TASK STATEMENT:
Could you copy out all the lines in the material below where the word "guide" occurs?

** Opening TASK DATA block **

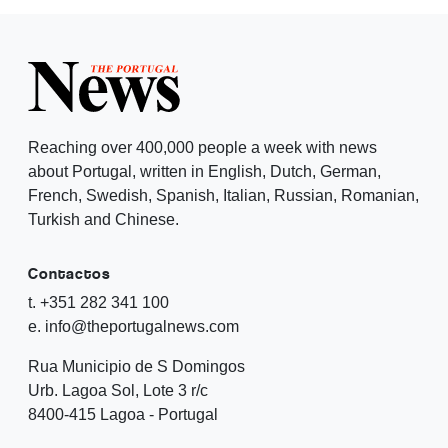
Reaching over 400,000 people a week with news
about Portugal, written in English, Dutch, German,
French, Swedish, Spanish, Italian, Russian, Romanian,
Turkish and Chinese.
Contactos
t. +351 282 341 100
e. info@theportugalnews.com
Rua Municipio de S Domingos
Urb. Lagoa Sol, Lote 3 r/c
8400-415 Lagoa - Portugal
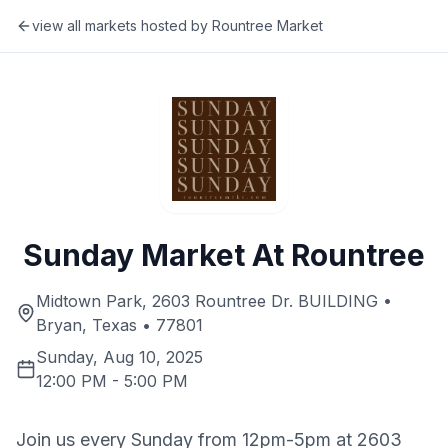
view all markets hosted by
Rountree Market
Sunday Market At Rountree
Midtown Park, 2603 Rountree Dr. BUILDING •
Bryan, Texas • 77801
Sunday, Aug 10, 2025
12:00 PM
-
5:00 PM
Join us every Sunday from 12pm-5pm at 2603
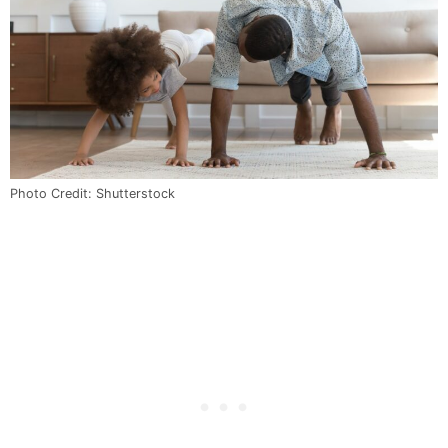
Photo Credit: Shutterstock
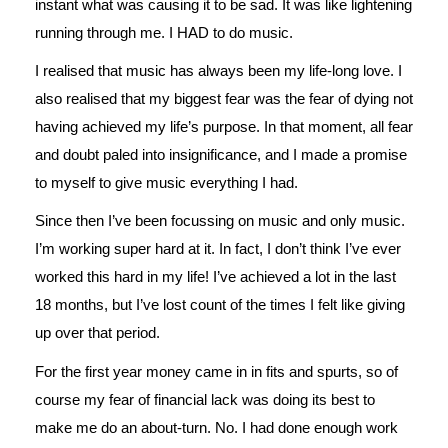
instant what was causing it to be sad. It was like lightening
running through me. I HAD to do music.
I realised that music has always been my life-long love. I
also realised that my biggest fear was the fear of dying not
having achieved my life’s purpose. In that moment, all fear
and doubt paled into insignificance, and I made a promise
to myself to give music everything I had.
Since then I’ve been focussing on music and only music.
I’m working super hard at it. In fact, I don’t think I’ve ever
worked this hard in my life! I’ve achieved a lot in the last
18 months, but I’ve lost count of the times I felt like giving
up over that period.
For the first year money came in in fits and spurts, so of
course my fear of financial lack was doing its best to
make me do an about-turn. No. I had done enough work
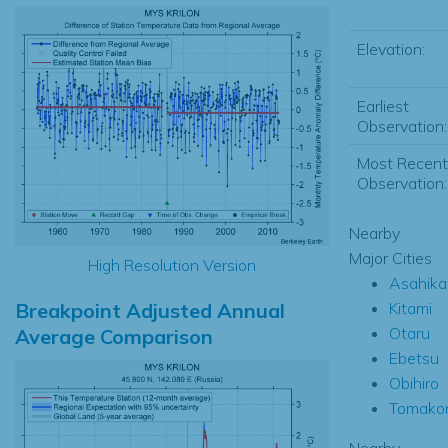
Elevation:
Earliest
Observation:
Most Recent
Observation:
Nearby
Major Cities
High Resolution Version
Asahik
Breakpoint Adjusted Annual
Kitami
Otaru
Average Comparison
Ebetsu
Obihiro
Tomako
Nearby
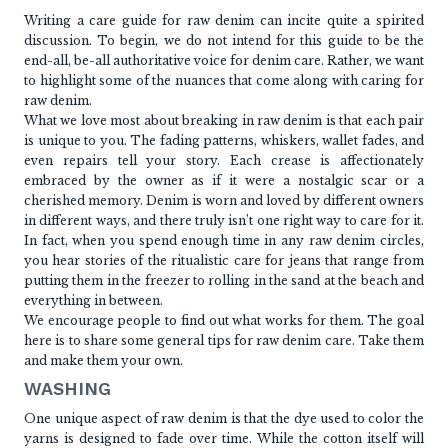
Writing a care guide for raw denim can incite quite a spirited
discussion. To begin, we do not intend for this guide to be the
end-all, be-all authoritative voice for denim care. Rather, we want
to highlight some of the nuances that come along with caring for
raw denim.
What we love most about breaking in raw denim is that each pair
is unique to you. The fading patterns, whiskers, wallet fades, and
even repairs tell your story. Each crease is affectionately
embraced by the owner as if it were a nostalgic scar or a
cherished memory. Denim is worn and loved by different owners
in different ways, and there truly isn’t one right way to care for it.
In fact, when you spend enough time in any raw denim circles,
you hear stories of the ritualistic care for jeans that range from
putting them in the freezer to rolling in the sand at the beach and
everything in between.
We encourage people to find out what works for them. The goal
here is to share some general tips for raw denim care. Take them
and make them your own.
WASHING
One unique aspect of raw denim is that the dye used to color the
yarns is designed to fade over time. While the cotton itself will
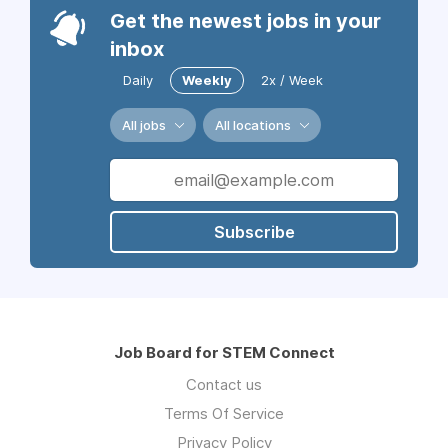
Get the newest jobs in your
inbox
Daily
Weekly
2x / Week
All jobs
All locations
Subscribe
Job Board for STEM Connect
Contact us
Terms Of Service
Privacy Policy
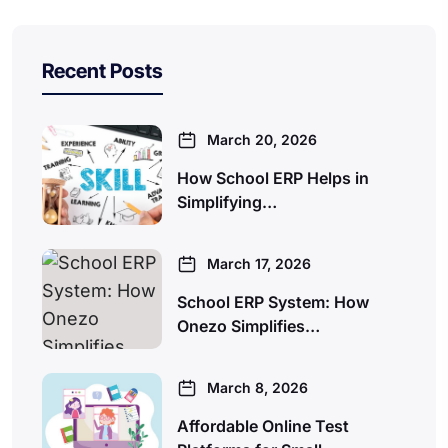
Recent Posts
March 20, 2026
How School ERP Helps in
Simplifying…
March 17, 2026
School ERP System: How
Onezo Simplifies…
March 8, 2026
Affordable Online Test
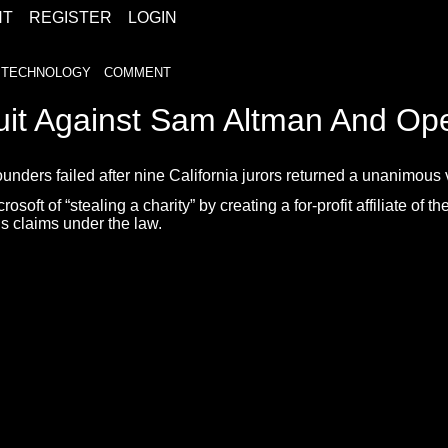
HT
REGISTER
LOGIN
TECHNOLOGY
COMMENT
uit Against Sam Altman And Op
ders failed after nine California jurors returned a unanimous ve
of “stealing a charity” by creating a for-profit affiliate of the 
s claims under the law.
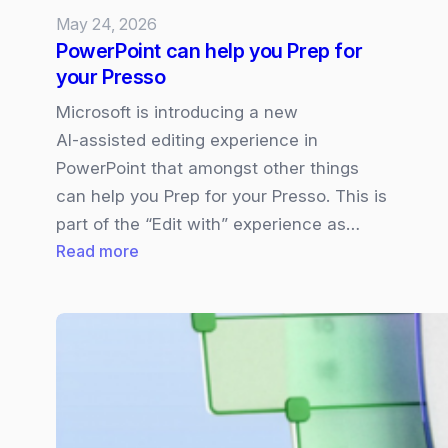
May 24, 2026
PowerPoint can help you Prep for
your Presso
Microsoft is introducing a new
AI‑assisted editing experience in
PowerPoint that amongst other things
can help you Prep for your Presso. This is
part of the “Edit with” experience as…
:
Read more
PowerPoint
can
help
you
Prep
for
your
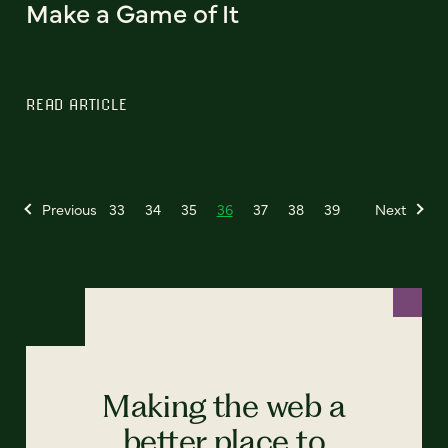
Make a Game of It
READ ARTICLE
Previous
33
34
35
36
37
38
39
Next
Making the web a
better place to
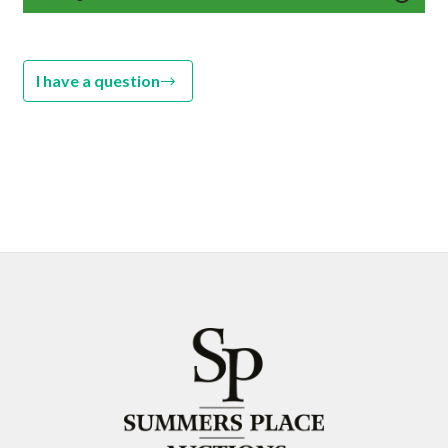
I have a question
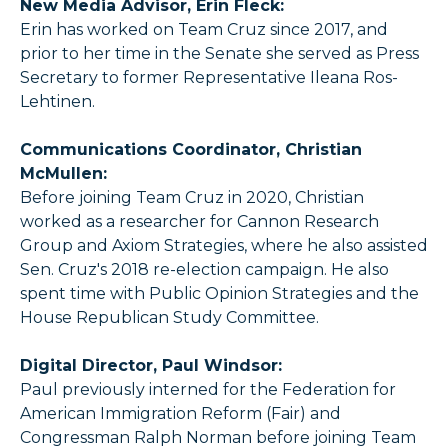
New Media Advisor, Erin Fleck:
Erin has worked on Team Cruz since 2017, and
prior to her time in the Senate she served as Press
Secretary to former Representative Ileana Ros-
Lehtinen.
Communications Coordinator, Christian
McMullen:
Before joining Team Cruz in 2020, Christian
worked as a researcher for Cannon Research
Group and Axiom Strategies, where he also assisted
Sen. Cruz's 2018 re-election campaign. He also
spent time with Public Opinion Strategies and the
House Republican Study Committee.
Digital Director, Paul Windsor:
Paul previously interned for the Federation for
American Immigration Reform (Fair) and
Congressman Ralph Norman before joining Team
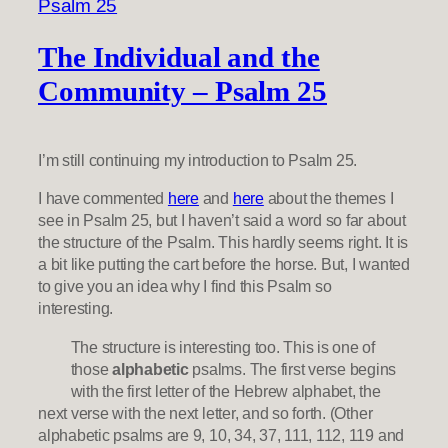
The Individual and the
Community – Psalm 25
I’m still continuing my introduction to Psalm 25.
I have commented
here
and
here
about the themes I
see in Psalm 25, but I haven’t said a word so far about
the structure of the Psalm. This hardly seems right. It is
a bit like putting the cart before the horse. But, I wanted
to give you an idea why I find this Psalm so
interesting.
The structure is interesting too. This is one of
those
alphabetic
psalms. The first verse begins
with the first letter of the Hebrew alphabet, the
next verse with the next letter, and so forth. (Other
alphabetic psalms are 9, 10, 34, 37, 111, 112, 119 and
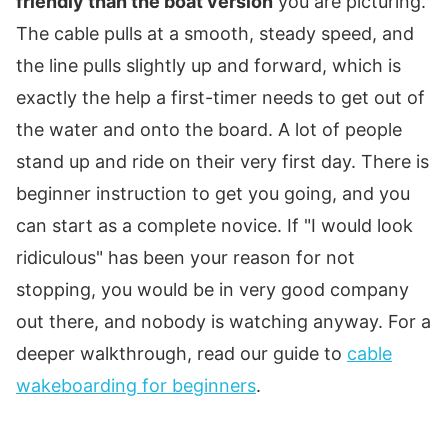
friendly than the boat version
you are picturing.
The cable pulls at a smooth, steady speed, and
the line pulls slightly up and forward, which is
exactly the help a first-timer needs to get out of
the water and onto the board. A lot of people
stand up and ride on their very first day. There is
beginner instruction to get you going, and you
can start as a complete novice. If "I would look
ridiculous" has been your reason for not
stopping, you would be in very good company
out there, and nobody is watching anyway. For a
deeper walkthrough, read our guide to
cable
wakeboarding for beginners
.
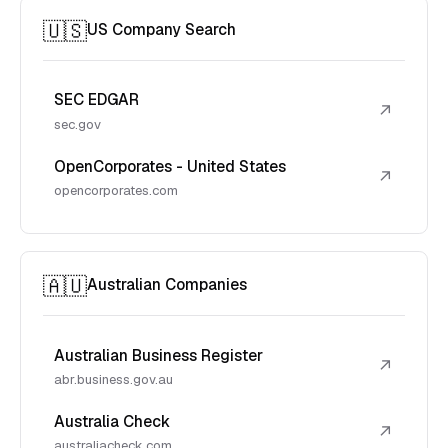
🇺🇸
US Company Search
SEC EDGAR
↗
sec.gov
OpenCorporates - United States
↗
opencorporates.com
🇦🇺
Australian Companies
Australian Business Register
↗
abr.business.gov.au
Australia Check
↗
australiacheck.com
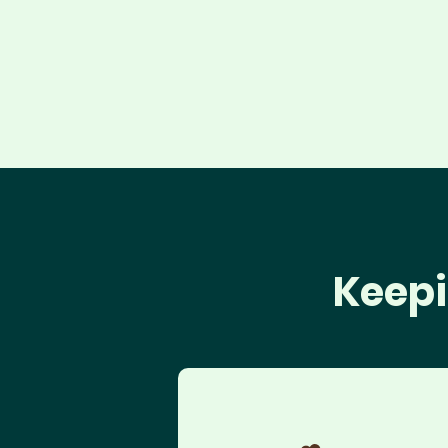
Keepi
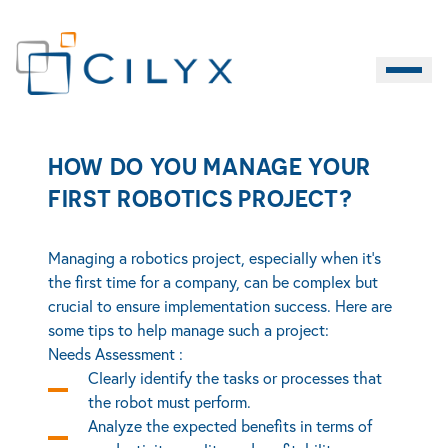
How do you manage your first robotics project?
Burger M
EN
HOW DO YOU MANAGE YOUR
Contact
LIFE SCIENCES
INDUSTRY
SERVICES
FIRST ROBOTICS PROJECT?
Managing a robotics project, especially when it’s
the first time for a company, can be complex but
crucial to ensure implementation success. Here are
some tips to help manage such a project:
Needs Assessment :
Clearly identify the tasks or processes that
the robot must perform.
Analyze the expected benefits in terms of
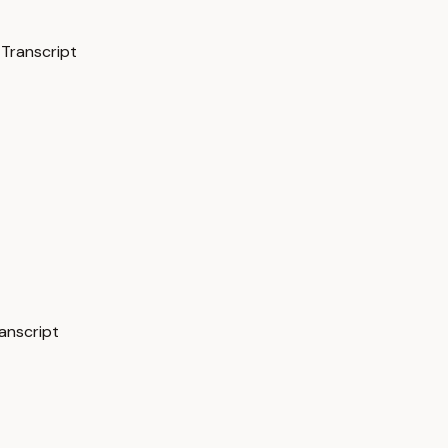
 Transcript
ranscript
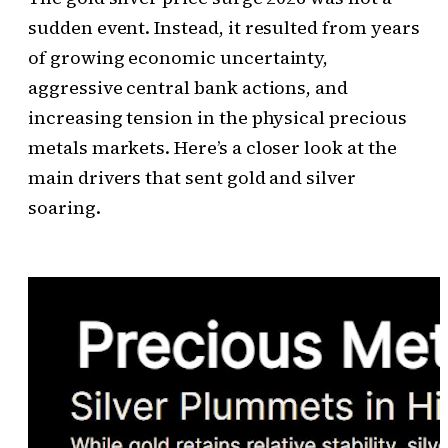
sudden event. Instead, it resulted from years
of growing economic uncertainty,
aggressive central bank actions, and
increasing tension in the physical precious
metals markets. Here’s a closer look at the
main drivers that sent gold and silver
soaring.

** Closing TASK DATA block **

PROBLEM SOLUTION:
Writing a care guide for raw denim can incite quite a spirited
discussion. To begin, we do not intend for this guide to be the
deeper walkthrough, read our guide to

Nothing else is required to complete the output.